Now I've been away from here since Sunday (when it was snowing again), so I sort of assumed that when I came back, the rest of the folk in the road would have cleared their drives and paths.  A couple had but for the most part the snow had just been trampled down and turned to a sheet of ice.  As I went out I saw one of the other elderly ladies who lives just down the road struggling along the compacted, icy snow with her walking stick.

When I got back, I got the shovel back out and cleared all the public path from our house up the road to her house.. four or so houses worth of path clearing.  Took me about 30 minutes and she came out to say thanks.  No thanks were needed - this is what being in a community should be about: everyone mucking in, doing their bit and helping each other out.

If the other able bodied folk around us had just spent 20 minutes doing the bit of path outside their houses, this would all have been cleared at the start of the week.  As it was, they've driven their cars over the path in and out of their drives, seemingly oblivious to the state of the pavements.

Now some people would say, "but its the council's job to clear the paths".  Well I've got news for them: the council aren't clearing the paths out here.  They've got their work cut out keeping the main roads and town centres clear - they don't even regularly grit the road surface on side streets like ours.  I also suspect that many of these same people will be the one's who complain about the cost of council services and the amount they pay in council tax.  If they want a temporary army employed at short notice to clear side streets and pavements then they'd have to be prepared to pay for it.  I'd guess that a 20 minute work out shovelling the just the bit of pavement in front of their house themselves would work out a bit cheaper.

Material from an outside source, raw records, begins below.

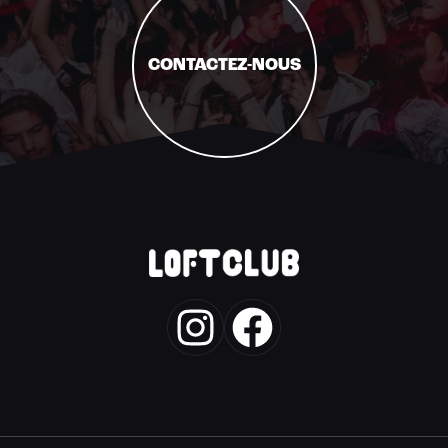
CONTACTEZ-NOUS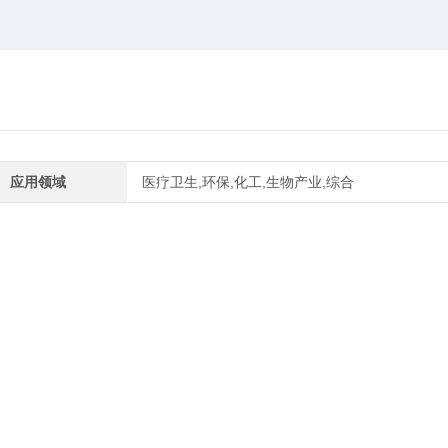
应用领域
医疗卫生,环保,化工,生物产业,综合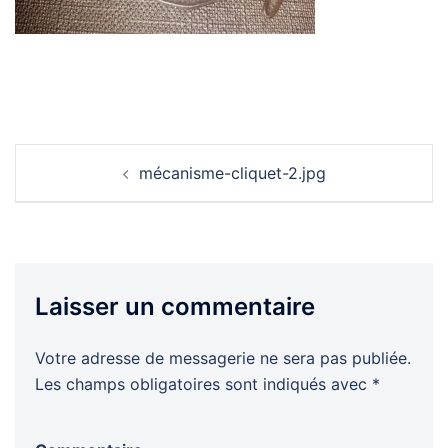
Navigation
mécanisme-cliquet-2.jpg
d’article
Laisser un commentaire
Votre adresse de messagerie ne sera pas publiée.
Les champs obligatoires sont indiqués avec
*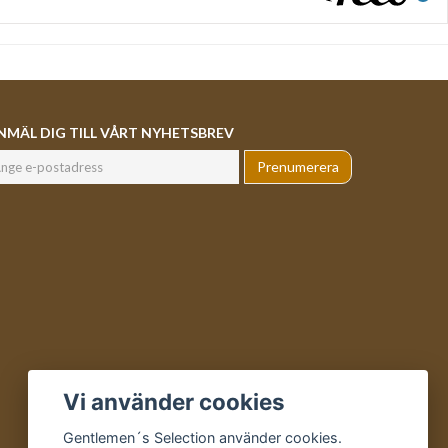
NMÄL DIG TILL VÅRT NYHETSBREV
Prenumerera
Vi använder cookies
Gentlemen´s Selection använder cookies.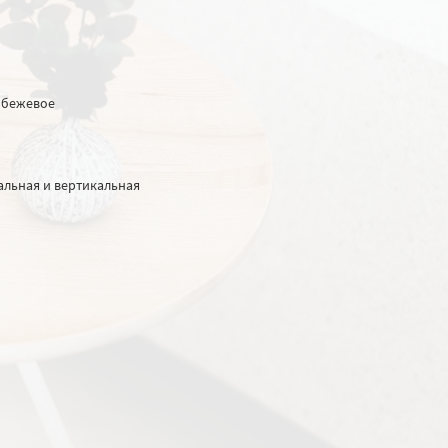
 бежевое
альная и вертикальная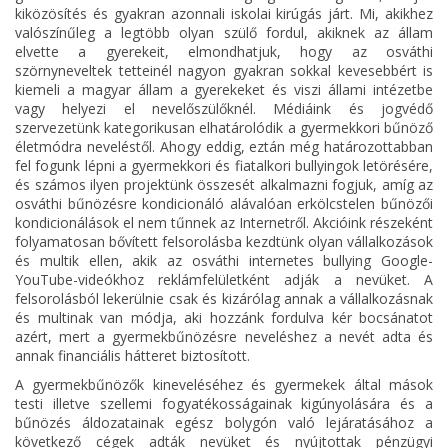
kiközösítés és gyakran azonnali iskolai kirúgás járt. Mi, akikhez
valószínűleg a legtöbb olyan szülő fordul, akiknek az állam
elvette a gyerekeit, elmondhatjuk, hogy az osváthi
szörnyneveltek tetteinél nagyon gyakran sokkal kevesebbért is
kiemeli a magyar állam a gyerekeket és viszi állami intézetbe
vagy helyezi el nevelőszülőknél. Médiáink és jogvédő
szervezetünk kategorikusan elhatárolódik a gyermekkori bűnöző
életmódra neveléstől. Ahogy eddig, eztán még határozottabban
fel fogunk lépni a gyermekkori és fiatalkori bullyingok letörésére,
és számos ilyen projektünk összesét alkalmazni fogjuk, amíg az
osváthi bűnözésre kondicionáló alávalóan erkölcstelen bűnözői
kondicionálások el nem tűnnek az Internetről. Akcióink részeként
folyamatosan bővített felsorolásba kezdtünk olyan vállalkozások
és multik ellen, akik az osváthi internetes bullying Google-
YouTube-videókhoz reklámfelületként adják a nevüket. A
felsorolásból lekerülnie csak és kizárólag annak a vállalkozásnak
és multinak van módja, aki hozzánk fordulva kér bocsánatot
azért, mert a gyermekbűnözésre neveléshez a nevét adta és
annak financiális hátteret biztosított.
A gyermekbűnözők kineveléséhez és gyermekek által mások
testi illetve szellemi fogyatékosságainak kigúnyolására és a
bűnözés áldozatainak egész bolygón való lejáratásához a
következő cégek adták nevüket és nyújtottak pénzügyi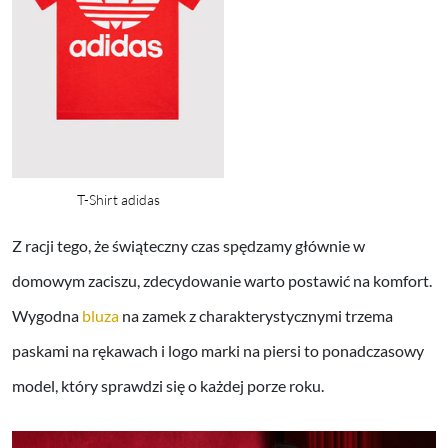
T-Shirt adidas
Z racji tego, że świąteczny czas spędzamy głównie w
domowym zaciszu, zdecydowanie warto postawić na komfort.
Wygodna
bluza
na zamek z charakterystycznymi trzema
paskami na rękawach i logo marki na piersi to ponadczasowy
model, który sprawdzi się o każdej porze roku.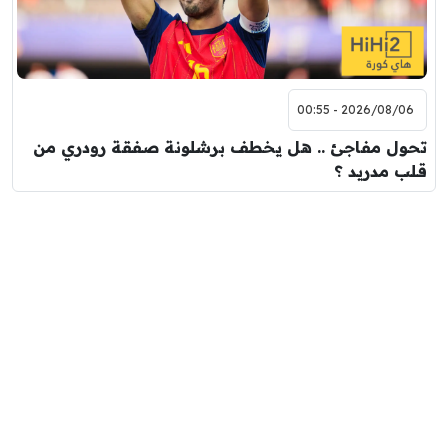
2026/08/06 - 00:55
تحول مفاجئ .. هل يخطف برشلونة صفقة رودري من
قلب مدريد ؟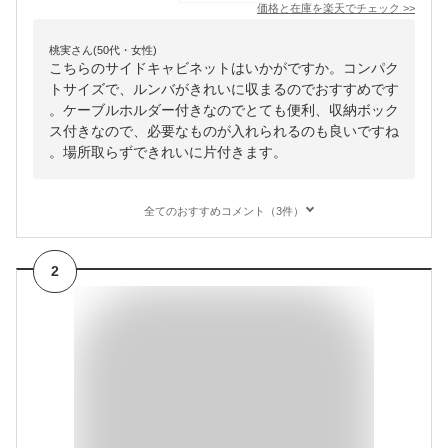
価格と在庫を
楽天
でチェック
>>
桃実さん(50代・女性)
こちらのサイドキャビネットはいかがですか。コンパク
トサイズで、ルンバがきれいに収まるのでおすすめです
。ケーブルホルダー付きなのでとても便利、収納ボック
ス付きなので、必要なものが入れられるのも良いですね
。場所取らずできれいに片付きます。
全てのおすすめコメント（3件）
2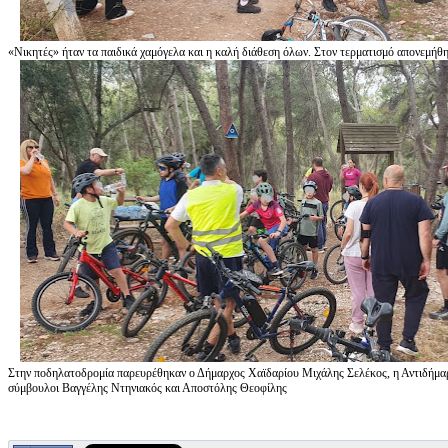
«Νικητές» ήταν τα παιδικά χαμόγελα και η καλή διάθεση όλων. Στον τερματισμό απονεμήθη
Στην ποδηλατοδρομία παρευρέθηκαν ο Δήμαρχος Χαϊδαρίου Μιχάλης Σελέκος, η Αντιδήμαρ
σύμβουλοι Βαγγέλης Ντηνιακός και Αποστόλης Θεοφίλης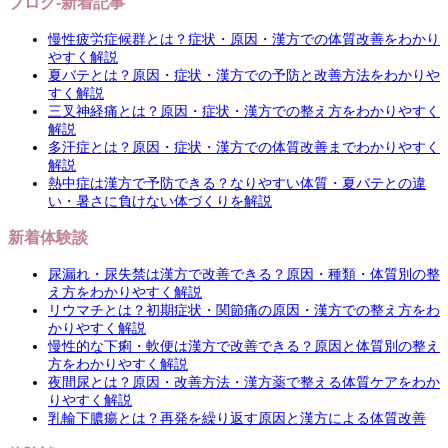
ブログ-新着記事
慢性疲労症候群とは？症状・原因・漢方での体質改善をわかり
やすく解説
夏バテとは？原因・症状・漢方での予防と改善方法をわかりや
すく解説
三叉神経痛とは？原因・症状・漢方での整え方をわかりやすく
解説
多汗症とは？原因・症状・漢方での体質改善までわかりやすく
解説
熱中症は漢方で予防できる？なりやすい体質・夏バテとの違
い・暑さに負けない体づくりを解説
新着体験談
尿漏れ・尿失禁は漢方で改善できる？原因・種類・体質別の整
え方をわかりやすく解説
リウマチとは？初期症状・関節痛の原因・漢方での整え方をわ
かりやすく解説
慢性的な下痢・軟便は漢方で改善できる？原因と体質別の整え
方をわかりやすく解説
夜間尿とは？原因・改善方法・漢方薬で整える体質ケアをわか
りやすく解説
乳輪下膿瘍とは？再発を繰り返す原因と漢方による体質改善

Other people claim that if they clear the public path in front of their house then they'd be liable if someone fell or that the law doesn't let them clear public spaces.  The latter is nonsense: there is no law preventing you from clearing snow and ice from public spaces.  It is also very unlikely that you would face any legal liability for clearing public paths if someone fell, as long as you were careful doing it and use common sense to ensure that you do not make the pavement more dangerous than before (so for example don't pour hot water on snow to melt it - eventually it will freeze and turn into black ice).  Its also worth remembering that the pedestrians using areas affected by snow and ice also have responsibility to be careful themselves - you're helping them but they also have to watch out themselves.

So what's this rant got to do with Big Society and Transition Towns?  Well, Big Society was supposed to be about people in local communities stepping up and taking responsibility for parts of their locality.  Doing the some of the things that the armchair experts rant about, that Government and councils can no longer afford in the recession.

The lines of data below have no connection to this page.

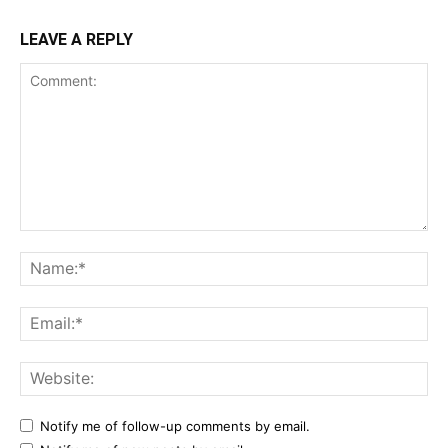
LEAVE A REPLY
Comment:
Na
Ema
Web
Notify me of follow-up comments by email.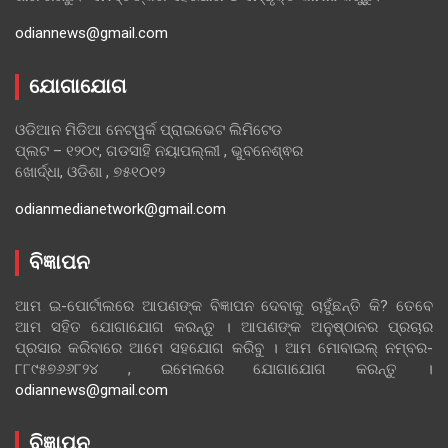
odiannews@gmail.com
ଯୋଗାଯୋଗ
ଓଡିଆନ ମିଡିଆ ନେଟୱର୍କ ପ୍ରାଇଭେଟ ଲିମିଟେଡ
ପ୍ଲଟ – ୧୨୦୯, ଗଡସାହି ନୟାପଲ୍ଲୀ , ଭୁବନେଶ୍ଵର
ଖୋର୍ଦ୍ଧା, ଓଡିଶା , ୭୫୧୦୧୨
odianmedianetwork@gmail.com
ବିଜ୍ଞାପନ
ଆମ ଇ-ପୋର୍ଟାଲରେ ଆପଣଙ୍କ ବିଜ୍ଞାପନ ଦେବାକୁ ଚାହୁଁଛନ୍ତି କି? ତେବେ
ଆମ ସହିତ ଯୋଗାଯୋଗ କରନ୍ତୁ । ଆପଣଙ୍କ ଅନୁଷ୍ଠାନର ପ୍ରଚାର
ପ୍ରସାର କରିବାରେ ଆମେ ସହଯୋଗ କରିବୁ । ଆମ ମୋବାଇଲ୍ ନମ୍ବର-
୮୮୯୫୭୬୬୮୨୪ , ଇମେଲରେ ଯୋଗାଯୋଗ କରନ୍ତୁ ।
odiannews@gmail.com
ବିଜ୍ଞାପନ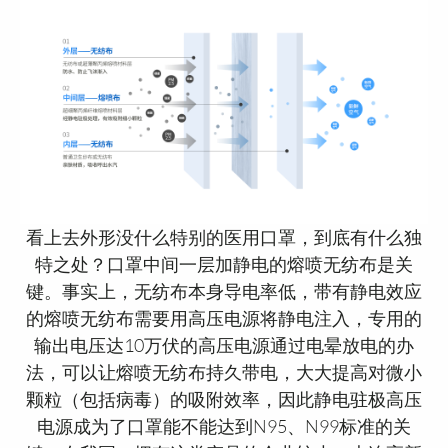
看上去外形没什么特别的医用口罩，到底有什么独
特之处？口罩中间一层加静电的熔喷无纺布是关
键。事实上，无纺布本身导电率低，带有静电效应
的熔喷无纺布需要用高压电源将静电注入，专用的
输出电压达10万伏的高压电源通过电晕放电的办
法，可以让熔喷无纺布持久带电，大大提高对微小
颗粒（包括病毒）的吸附效率，因此静电驻极高压
电源成为了口罩能不能达到N95、N99标准的关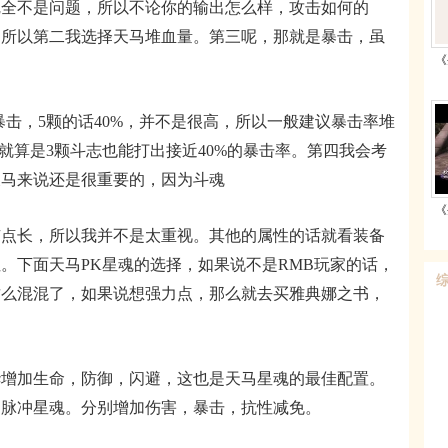
完全不是问题，所以不论你的输出怎么样，攻击如何的
，所以第二我选择天马堆血量。第三呢，那就是暴击，虽
《
，5颗的话40%，并不是很高，所以一般建议暴击率堆
就算是3颗斗志也能打出接近40%的暴击率。第四我会考
天马来说还是很重要的，因为斗魂
《
长，所以我并不是太重视。其他的属性的话就看装备
。下面天马PK星魂的选择，如果说不是RMB玩家的话，
这么混混了，如果说想强力点，那么就去买雅典娜之书，
加生命，防御，闪避，这也是天马星魂的最佳配置。
和脉冲星魂。分别增加伤害，暴击，抗性减免。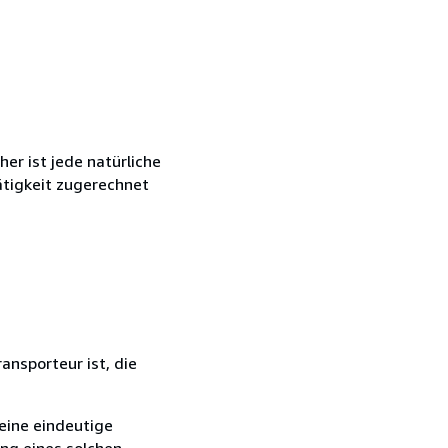
r ist jede natürliche
ätigkeit zugerechnet
ansporteur ist, die
eine eindeutige
ang eines solchen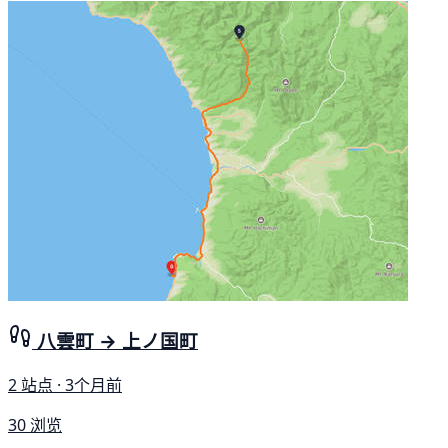
八雲町 → 上ノ国町
2 站点 · 3个月前
30 浏览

Clearing ice and snow would seem to fit nicely into the Big Society ideal, and if our road (and many like it) are anything to go by, the Big Society needs a kick up the pants.  Its not like icy pavements are some esoteric concept that people find difficult to grasp, or can't see how volunteering a bit of their time could help the issue.  Its a simple thing that is easy to deal with and makes lives easier and safer in your community.  It can even save society as a whole real money - cleared pavements make it easier for people to get to work or school, and will reduce NHS costs by reducing injuries from slipping over.

Transition Towns are part of the Big Society (whether they like it or not!) and are working to build community spirit and improve local resilience.  A simple task like clearing pavement ice isn't as "sexy" as planning out a community garden or getting some solar panels installed, yet it seems to be a good metric of how community minded a locality is.   If a community can't do something that obvious  voluntarily without anyone standing over them, then they aren't likely to step up for the more onerous tasks that we'll need do work on together in a future of ernergy constraints and climate change.  Think of it as a social barometer: community cleared paths demonstrate a social responsibility that we'll increasingly need in the 21st century.

So out of the comfy armchairs folks and get those paths cleared!